The improvement was “borrowed” from microwave cloaks

May 10, 2012 13:54 GMT  ·  By

Invisibility cloaks moved out of the realm of science fiction, and into reality, several years ago, but scientists are still having problems covering some regions of the electromagnetic spectrum. Now, a team of experts says that optical cloaks could be based on nanoscale silicon spheres.

The same materials have been recently used to create invisibility cloaks that work in the microwave portion of the electromagnetic spectrum, and physicists are keen on learning whether the nanospheres can be used for optical wavelengths as well.

These building blocks are very easy to use and produce. Experts from the Australian National University, in Canberra, hope to be able to use them for optical cloaks. If this is possible, then these devices could be created at relatively low costs, and employed for several practical applications.

A working invisibility cloak is unlikely to hit store shelves any time soon. Researchers have indeed made considerable progress when it comes to understanding the theoretical foundations of what they need to accomplish, but they are still far from covering all bases.

Theoretical progress has however led to the creation of increasingly complex and potent cloaking devices, especially for radio and microwave wavelengths. Now, scientists want to further up the electromagnetic spectrum, to infrared, optical and ultraviolet light.

Microwave cloaks work because they are made up of split ring resonators, devices shaped like the letter “C” that have electric and magnetic fields which interact with incoming electromagnetic waves in such a way that the object they conceal is cloaked from view.

The reason these resonators are easy to make is that microwaves have centimeter-scale wavelengths. Since the C-shaped devices need to be smaller than the wavelength of the type of light they are trying to redirect, they are relatively easy to produce.

However, the wavelength of optical light has only a few hundred nanometers, which means that the resonators need to be smaller than that.
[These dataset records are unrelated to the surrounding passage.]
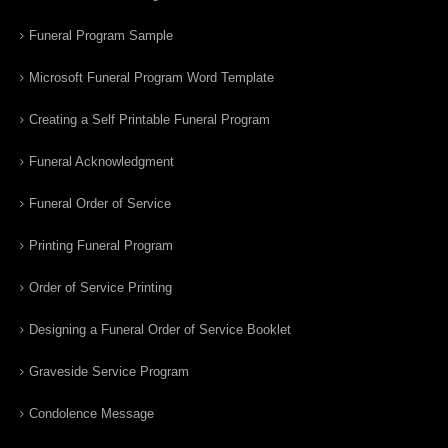
Funeral Program Sample
Microsoft Funeral Program Word Template
Creating a Self Printable Funeral Program
Funeral Acknowledgment
Funeral Order of Service
Printing Funeral Program
Order of Service Printing
Designing a Funeral Order of Service Booklet
Graveside Service Program
Condolence Message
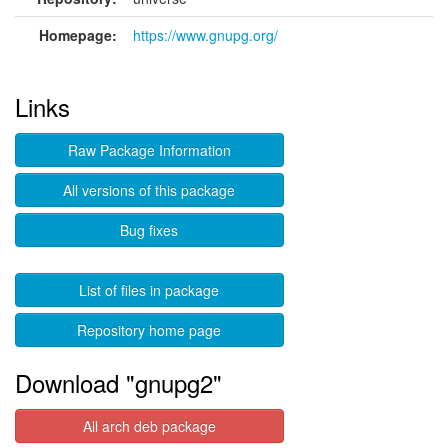
Homepage:
https://www.gnupg.org/
Links
Raw Package Information
All versions of this package
Bug fixes
List of files in package
Repository home page
Download "gnupg2"
All arch deb package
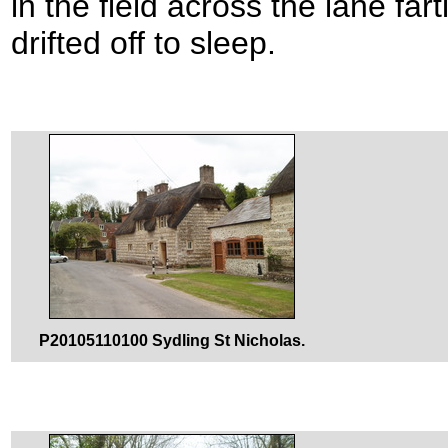
in the field across the lane f
drifted off to sleep.
P20105110100 Sydling St Nicholas.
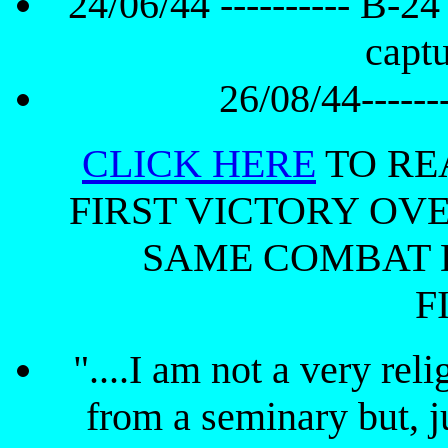
24/06/44 ---------- B-24
capt
26/08/44-------
CLICK HERE
TO RE
FIRST VICTORY OV
SAME COMBAT 
F
"....I am not a very rel
from a seminary but, ju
At this scale, most metals tend to absorb visible light, rather than transmit it, which results in significant losses.

The Australian team says that replacing the resonators with silicon nanospheres some 100 to 200 nanometers in diameter could provide the necessary cloaking capabilities for optical wavelengths, Technology Review reports.

“These optical systems open up new perspectives for fabrication of low-loss optical metamaterials and nanophotonic devices,” the researchers write in a paper published in the online journal arXiv.